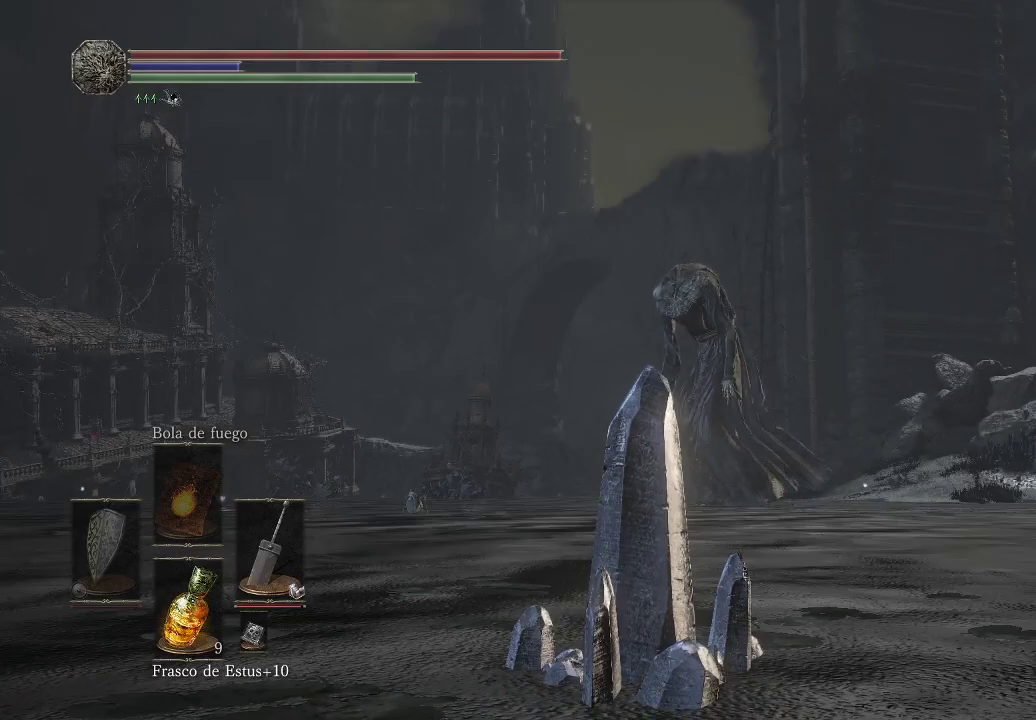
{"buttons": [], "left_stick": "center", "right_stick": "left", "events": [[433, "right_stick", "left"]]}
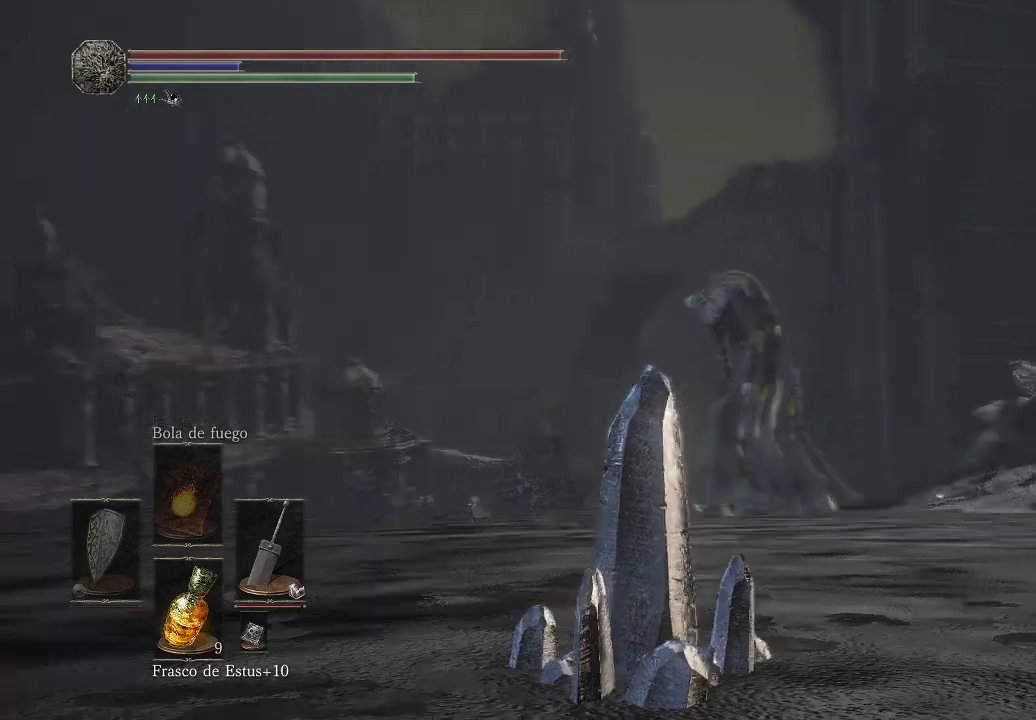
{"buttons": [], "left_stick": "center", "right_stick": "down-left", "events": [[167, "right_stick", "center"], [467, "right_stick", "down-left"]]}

§ §

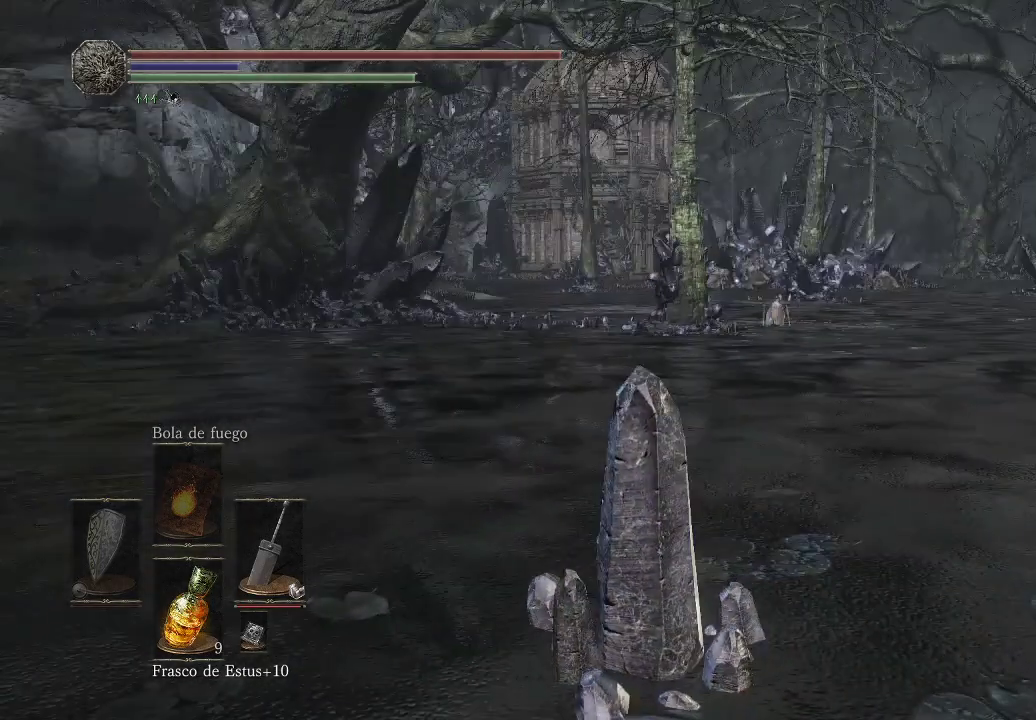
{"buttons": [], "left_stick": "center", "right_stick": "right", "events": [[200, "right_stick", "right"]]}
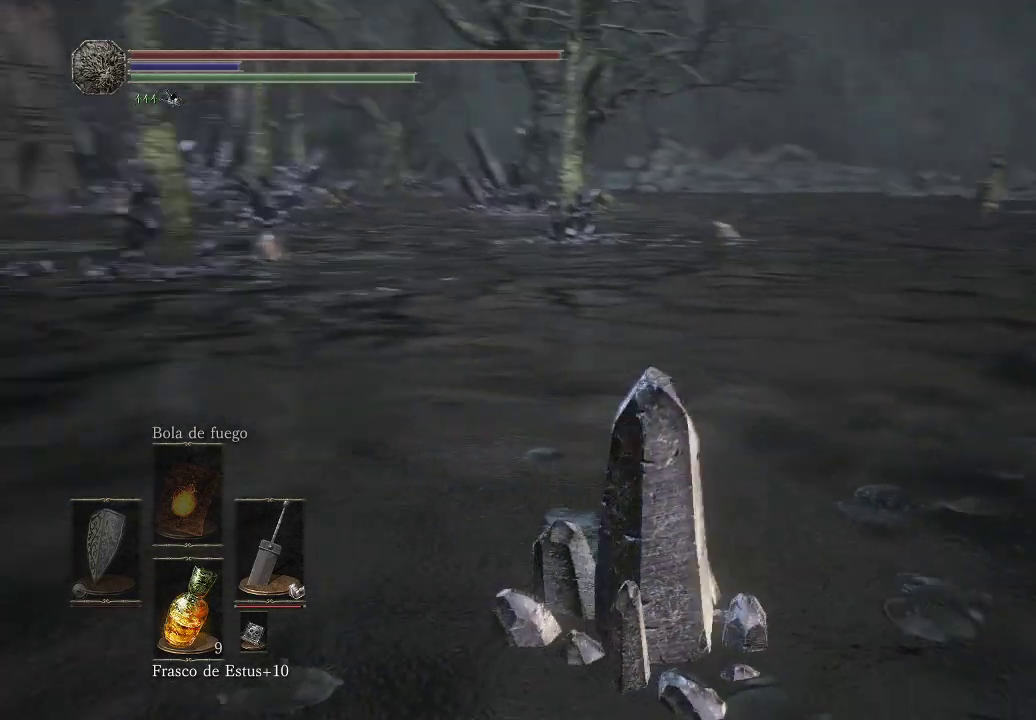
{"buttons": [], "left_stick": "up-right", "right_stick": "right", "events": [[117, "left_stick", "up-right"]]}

§ §

▸ WORK REQUEST
Each line holding the word "center" must be copied from the data.

▸ SOLUTION
{"buttons": [], "left_stick": "center", "right_stick": "left", "events": [[433, "right_stick", "left"]]}
{"buttons": [], "left_stick": "center", "right_stick": "down-left", "events": [[167, "right_stick", "center"], [467, "right_stick", "down-left"]]}
{"buttons": [], "left_stick": "center", "right_stick": "right", "events": [[200, "right_stick", "right"]]}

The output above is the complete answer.